Folklore, weather, and a “witch scare” summer

Demeter frames the incident in seasonal and folkloric terms, noting that the story carries a “lighthearted trickster vibe” associated with the start of summer and the approach of Midsummer’s Eve. The essay also suggests that the Birkenhead report was not isolated in the memory of locals; rather, it resurfaced alongside other recollections of a “witch scare” that summer. That broader context matters, because unusual weather, collective anticipation, and preexisting folklore can shape how people interpret ambiguous sights and sounds, especially in moments of stress or surprise.

The post also underscores a familiar challenge in anomalous-phenomena reporting: distinguishing between a genuine unexplained event and a perception influenced by environment, expectation, or misidentification. The author explicitly references pareidolia elsewhere in the essay, acknowledging how easily the human mind can impose familiar forms on uncertain visual input.

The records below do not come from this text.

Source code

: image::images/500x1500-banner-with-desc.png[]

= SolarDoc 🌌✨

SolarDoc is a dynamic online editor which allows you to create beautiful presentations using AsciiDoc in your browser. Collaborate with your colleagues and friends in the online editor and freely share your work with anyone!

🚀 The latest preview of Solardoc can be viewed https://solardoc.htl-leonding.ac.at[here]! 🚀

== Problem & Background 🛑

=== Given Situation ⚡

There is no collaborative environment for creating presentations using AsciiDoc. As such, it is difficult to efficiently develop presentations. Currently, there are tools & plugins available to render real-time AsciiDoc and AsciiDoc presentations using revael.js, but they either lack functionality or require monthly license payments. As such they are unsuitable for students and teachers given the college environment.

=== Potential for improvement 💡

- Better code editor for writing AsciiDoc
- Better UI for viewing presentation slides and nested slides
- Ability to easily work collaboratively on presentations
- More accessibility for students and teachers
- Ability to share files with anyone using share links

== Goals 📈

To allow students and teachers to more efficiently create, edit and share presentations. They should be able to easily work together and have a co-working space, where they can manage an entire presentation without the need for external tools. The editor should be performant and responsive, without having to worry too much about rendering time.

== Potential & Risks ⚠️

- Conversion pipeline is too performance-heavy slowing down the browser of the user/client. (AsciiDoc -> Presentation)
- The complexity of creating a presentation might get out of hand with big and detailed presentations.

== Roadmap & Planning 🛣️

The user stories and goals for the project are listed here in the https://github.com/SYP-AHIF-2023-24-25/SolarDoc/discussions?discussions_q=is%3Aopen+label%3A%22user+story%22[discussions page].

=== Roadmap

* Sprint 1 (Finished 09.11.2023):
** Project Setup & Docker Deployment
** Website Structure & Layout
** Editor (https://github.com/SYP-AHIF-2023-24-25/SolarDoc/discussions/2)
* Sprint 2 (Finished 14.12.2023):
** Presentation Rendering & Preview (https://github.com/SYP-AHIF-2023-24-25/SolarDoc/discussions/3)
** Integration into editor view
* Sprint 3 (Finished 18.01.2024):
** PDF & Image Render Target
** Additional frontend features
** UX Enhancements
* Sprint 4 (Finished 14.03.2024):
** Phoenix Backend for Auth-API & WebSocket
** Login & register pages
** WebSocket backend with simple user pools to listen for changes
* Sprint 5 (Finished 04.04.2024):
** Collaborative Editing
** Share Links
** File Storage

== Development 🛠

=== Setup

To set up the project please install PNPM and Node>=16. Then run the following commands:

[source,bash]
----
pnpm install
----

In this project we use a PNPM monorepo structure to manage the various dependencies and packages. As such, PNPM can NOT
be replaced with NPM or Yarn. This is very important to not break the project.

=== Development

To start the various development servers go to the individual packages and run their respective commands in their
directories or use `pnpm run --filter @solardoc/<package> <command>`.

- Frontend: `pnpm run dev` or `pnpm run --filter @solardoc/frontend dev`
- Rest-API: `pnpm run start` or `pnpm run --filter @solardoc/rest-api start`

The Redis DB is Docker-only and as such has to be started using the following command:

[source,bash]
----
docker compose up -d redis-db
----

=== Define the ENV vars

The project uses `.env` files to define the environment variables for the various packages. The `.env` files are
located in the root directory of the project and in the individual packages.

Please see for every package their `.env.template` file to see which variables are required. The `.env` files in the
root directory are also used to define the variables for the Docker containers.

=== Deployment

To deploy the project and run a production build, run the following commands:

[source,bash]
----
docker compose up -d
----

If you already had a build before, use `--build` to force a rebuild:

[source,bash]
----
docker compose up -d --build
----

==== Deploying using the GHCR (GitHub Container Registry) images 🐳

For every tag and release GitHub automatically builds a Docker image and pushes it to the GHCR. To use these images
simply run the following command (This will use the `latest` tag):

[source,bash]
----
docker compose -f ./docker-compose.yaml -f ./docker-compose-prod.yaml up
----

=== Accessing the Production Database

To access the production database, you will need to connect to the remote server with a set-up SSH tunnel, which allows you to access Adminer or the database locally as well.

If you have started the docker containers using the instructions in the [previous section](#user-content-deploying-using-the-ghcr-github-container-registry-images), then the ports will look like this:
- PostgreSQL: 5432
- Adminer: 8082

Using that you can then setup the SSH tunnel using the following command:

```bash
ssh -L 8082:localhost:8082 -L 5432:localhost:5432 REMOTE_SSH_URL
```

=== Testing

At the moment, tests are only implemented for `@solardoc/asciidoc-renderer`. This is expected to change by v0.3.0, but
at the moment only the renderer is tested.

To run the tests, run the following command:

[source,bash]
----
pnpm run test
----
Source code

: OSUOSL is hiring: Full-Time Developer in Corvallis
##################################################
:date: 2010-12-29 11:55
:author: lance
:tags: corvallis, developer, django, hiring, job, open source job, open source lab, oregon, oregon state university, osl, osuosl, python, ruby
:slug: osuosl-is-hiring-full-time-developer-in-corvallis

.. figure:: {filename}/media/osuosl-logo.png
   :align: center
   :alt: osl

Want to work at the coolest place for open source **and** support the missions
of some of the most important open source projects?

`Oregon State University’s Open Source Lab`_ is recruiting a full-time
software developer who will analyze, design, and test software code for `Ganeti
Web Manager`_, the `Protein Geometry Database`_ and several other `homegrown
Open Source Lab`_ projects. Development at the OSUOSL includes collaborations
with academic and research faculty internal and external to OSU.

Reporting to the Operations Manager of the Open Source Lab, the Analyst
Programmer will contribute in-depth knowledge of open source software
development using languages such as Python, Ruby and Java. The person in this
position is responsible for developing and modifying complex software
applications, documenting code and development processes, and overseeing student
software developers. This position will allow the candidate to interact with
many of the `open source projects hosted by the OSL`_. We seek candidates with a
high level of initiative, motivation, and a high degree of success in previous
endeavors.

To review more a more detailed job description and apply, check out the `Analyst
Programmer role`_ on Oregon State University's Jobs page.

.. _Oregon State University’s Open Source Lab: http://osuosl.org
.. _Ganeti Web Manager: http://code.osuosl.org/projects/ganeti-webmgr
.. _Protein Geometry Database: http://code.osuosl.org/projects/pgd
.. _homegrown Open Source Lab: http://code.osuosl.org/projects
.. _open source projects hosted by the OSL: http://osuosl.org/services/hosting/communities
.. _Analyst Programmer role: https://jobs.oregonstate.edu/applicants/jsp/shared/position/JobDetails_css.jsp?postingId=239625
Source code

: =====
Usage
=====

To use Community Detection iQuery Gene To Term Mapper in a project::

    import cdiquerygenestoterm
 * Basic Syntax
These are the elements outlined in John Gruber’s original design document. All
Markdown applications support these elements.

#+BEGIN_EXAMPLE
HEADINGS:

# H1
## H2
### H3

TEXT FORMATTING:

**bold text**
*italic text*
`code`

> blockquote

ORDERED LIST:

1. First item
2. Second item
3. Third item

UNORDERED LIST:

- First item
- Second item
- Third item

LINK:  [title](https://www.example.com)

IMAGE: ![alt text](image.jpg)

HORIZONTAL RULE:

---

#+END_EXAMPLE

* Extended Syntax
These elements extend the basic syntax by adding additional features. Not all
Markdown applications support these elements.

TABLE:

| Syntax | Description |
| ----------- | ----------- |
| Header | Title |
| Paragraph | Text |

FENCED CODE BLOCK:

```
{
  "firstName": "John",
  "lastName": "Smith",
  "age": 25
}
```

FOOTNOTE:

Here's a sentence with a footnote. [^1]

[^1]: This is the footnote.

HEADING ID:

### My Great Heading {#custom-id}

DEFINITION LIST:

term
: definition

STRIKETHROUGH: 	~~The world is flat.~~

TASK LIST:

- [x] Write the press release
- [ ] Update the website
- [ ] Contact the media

Another strange clip from Argentina

Alongside the historical British report, the piece also mentions a separate online video from Argentina showing a night-time figure walking in an odd, unstable manner. The clip has prompted speculation about whether the person is behaving like a shapeshifter or something more mysterious, but the more grounded explanation offered is that the figure could simply be extremely intoxicated. That caution is important: videos of anomalous-looking movement often circulate without context, and what appears uncanny at first glance can have an ordinary explanation once the setting is known.

Why these stories endure

Together, the Birkenhead account and the Argentina clip illustrate why UFO and high-strangeness stories remain compelling. They mix ambiguous evidence, vivid human testimony, and cultural memory, making them hard to dismiss outright but equally hard to confirm. In both cases, the strongest conclusion is not that the events prove a supernatural presence, but that people continue to encounter phenomena they cannot immediately explain—and, in the absence of certainty, folklore often fills the gap.